Eurobaromètre : les Tchèques, des eurooptimistes pessimistes

Photo: Commission européenne

Près de deux ans après l'avoir intégrée, les Tchèques se montrent aujourd'hui moins optimistes vis-à-vis de l'Union européenne qu'il y a peu. C'est du moins ce qui ressort du dernier sondage Eurobaromètre réalisé à l'automne dernier. Ainsi, selon les résultats de l'enquête censée refléter l'opinion publique dans chacun des pays membres, seuls 17 % des Tchèques interrogés estiment que leur voix est entendue à Bruxelles.

Photo: Commission européenne
Depuis 1973, la Commission européenne réalise un Eurobaromètre standard dont les rapports sont publiés deux fois par an. Si ces différentes études servent à traiter de nombreux thèmes d'intérêt, il n'en demeure pas moins que leurs résultats restent à prendre avec des pincettes. Ainsi, sur la base de ces chiffres, en février 2005, soit dix mois après l'adhésion du pays, Radio Prague affirmait que les Tchèques faisaient partie des Européens les plus sceptiques avant de titrer, cinq mois à peine plus tard, que les Tchèques étaient à l'heure de « l'eurooptimisme ».

Cette fois, mardi, au lendemain de la publication des résultats du dernier Eurobaromètre, on pouvait carrément lire en première page du quotidien Lidové Noviny que les Tchèques prétendent ne pas se sentir européens ! Tellement peu européens qu'ils concurrenceraient même les Britanniques en matière d'euroscepticisme... C'est dire. Alors, que croire et peut-on se fier aux statistiques ?

Le fait est quand même que sur les 1161 Tchèques interrogés en octobre et novembre derniers, seuls 10 % d'entre eux ont affimé se sentir européens. Si ce chiffre est faible, il convient de préciser que la moyenne européenne n'est guère supérieure puisqu'elle ne s'élève qu'à 17 %. Et comme le rappelle elle-même la Commission européenne dans son analyse, cet eurobaromètre a été réalisé dans un contexte difficile, peu de temps après les « non » français et néerlandais lors des référendums sur la Constitution européenne et juste avant que les pays membres s'entre-déchirent lors des négociations tendues pour l'adoption du nouveau budget de l'UE.

Plus inquiétante, en revanche, est une autre donnée selon laquelle seul un Tchèque sur six pense que la voix de Prague est entendue à Bruxelles.
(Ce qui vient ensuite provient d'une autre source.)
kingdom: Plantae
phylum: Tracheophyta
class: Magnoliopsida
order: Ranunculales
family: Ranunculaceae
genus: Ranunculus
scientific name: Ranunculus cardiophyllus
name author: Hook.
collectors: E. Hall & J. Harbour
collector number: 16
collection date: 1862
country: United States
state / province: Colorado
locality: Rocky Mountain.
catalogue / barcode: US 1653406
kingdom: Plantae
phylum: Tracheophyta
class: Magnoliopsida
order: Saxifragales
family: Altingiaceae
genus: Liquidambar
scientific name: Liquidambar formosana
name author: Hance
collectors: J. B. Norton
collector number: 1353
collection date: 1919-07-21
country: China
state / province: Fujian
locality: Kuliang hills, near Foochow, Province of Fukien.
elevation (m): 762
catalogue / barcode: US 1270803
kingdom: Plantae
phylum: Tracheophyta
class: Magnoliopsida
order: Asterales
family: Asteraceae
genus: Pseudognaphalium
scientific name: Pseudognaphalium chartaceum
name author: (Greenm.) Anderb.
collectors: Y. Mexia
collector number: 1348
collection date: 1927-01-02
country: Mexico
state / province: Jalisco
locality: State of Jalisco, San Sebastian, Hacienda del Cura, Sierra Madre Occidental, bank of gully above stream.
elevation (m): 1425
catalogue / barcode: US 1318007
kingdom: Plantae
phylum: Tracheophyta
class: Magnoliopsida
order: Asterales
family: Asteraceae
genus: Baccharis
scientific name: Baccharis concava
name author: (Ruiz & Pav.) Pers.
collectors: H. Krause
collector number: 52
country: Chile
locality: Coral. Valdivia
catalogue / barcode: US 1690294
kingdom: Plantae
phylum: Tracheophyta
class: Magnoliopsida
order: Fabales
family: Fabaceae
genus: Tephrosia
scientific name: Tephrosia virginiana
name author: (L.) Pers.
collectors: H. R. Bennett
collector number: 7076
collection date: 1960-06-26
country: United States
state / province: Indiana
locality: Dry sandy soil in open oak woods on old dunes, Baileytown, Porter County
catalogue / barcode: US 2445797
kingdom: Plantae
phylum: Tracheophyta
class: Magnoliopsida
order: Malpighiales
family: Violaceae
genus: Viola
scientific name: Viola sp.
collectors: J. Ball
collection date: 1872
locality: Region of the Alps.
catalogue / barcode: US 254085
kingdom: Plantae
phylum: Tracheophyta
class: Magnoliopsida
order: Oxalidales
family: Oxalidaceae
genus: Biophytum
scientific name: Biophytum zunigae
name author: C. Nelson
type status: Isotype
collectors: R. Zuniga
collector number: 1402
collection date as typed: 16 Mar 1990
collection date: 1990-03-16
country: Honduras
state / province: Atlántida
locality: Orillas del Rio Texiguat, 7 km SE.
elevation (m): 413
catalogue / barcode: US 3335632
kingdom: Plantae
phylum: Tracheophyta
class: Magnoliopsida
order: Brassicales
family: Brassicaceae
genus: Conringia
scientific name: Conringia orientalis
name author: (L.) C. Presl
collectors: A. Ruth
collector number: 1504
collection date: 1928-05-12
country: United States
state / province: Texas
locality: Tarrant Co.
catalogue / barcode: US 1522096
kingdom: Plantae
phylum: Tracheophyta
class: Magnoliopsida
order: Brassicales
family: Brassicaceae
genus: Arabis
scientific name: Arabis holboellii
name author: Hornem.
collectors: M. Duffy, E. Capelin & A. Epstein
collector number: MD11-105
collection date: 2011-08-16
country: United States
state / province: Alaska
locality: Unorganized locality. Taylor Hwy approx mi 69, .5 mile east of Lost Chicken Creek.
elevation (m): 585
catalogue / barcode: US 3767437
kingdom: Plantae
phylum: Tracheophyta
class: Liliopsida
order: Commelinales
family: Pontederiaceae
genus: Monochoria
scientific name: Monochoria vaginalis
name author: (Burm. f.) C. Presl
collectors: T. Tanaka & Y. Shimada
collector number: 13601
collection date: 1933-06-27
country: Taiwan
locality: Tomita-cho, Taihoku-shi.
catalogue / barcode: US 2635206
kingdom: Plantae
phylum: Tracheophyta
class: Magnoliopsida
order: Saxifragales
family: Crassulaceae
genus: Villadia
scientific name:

Un chiffre qui, selon certains, traduirait le complexe d'infériorité dont souffrent les Tchèques, mais qui révèle un état d'esprit étonnant pour Jan Herzmann, chef de l'agence factum Invenio auteur de l'enquête :

« Un grand nombre de Tchèques font confiance à l'UE, mais ils ont l'impression qu'ils ne sont pas entendus en Europe. Chez nous, seuls 17 % des personnes interrogées pensent le contraire, alors que la moyenne pour l'ensemble de l'UE est deux fois supérieure à ce chiffre, soit 34 %. »

Jan Herzmann,  photo: CTK
« Je dois dire que c'est une réponse qui m'a beaucoup surpris. Les référendums en France puis aux Pays-Bas ont démontré que dans chaque pays les électeurs pouvaient influencer de manière significative les processus en cours au sein de l'UE et même les bloquer. Or, il semble que les Tchèques n'aient pas encore pris conscience de cette possibilité et ils ont le sentiment qu'ils n'ont pas leur mot à dire, ce qui n'est pas un sentiment tout à fait juste. »

Ce sentiment est d'autant moins légitime si on le contrebalance avec une autre donnée selon laquelle seuls 34 % des Tchèques affirment comprendre le fonctionnement des institutions européennes. Finalement, alors qu'entre 2007 et 2013 la République tchèque sera le pays membre à recevoir le plus d'argent par habitant (environ 330 euros par an), heureusement que 55 % d'entre eux confirment quand même que leur appartennance à l'UE est plutôt une bonne chose. Car dans le cas contraire, même si la spécificité d'un baromètre est de mesurer un élément à un moment bien défini et donc d'être de nature fluctuente, ce serait alors à ne plus rien y comprendre.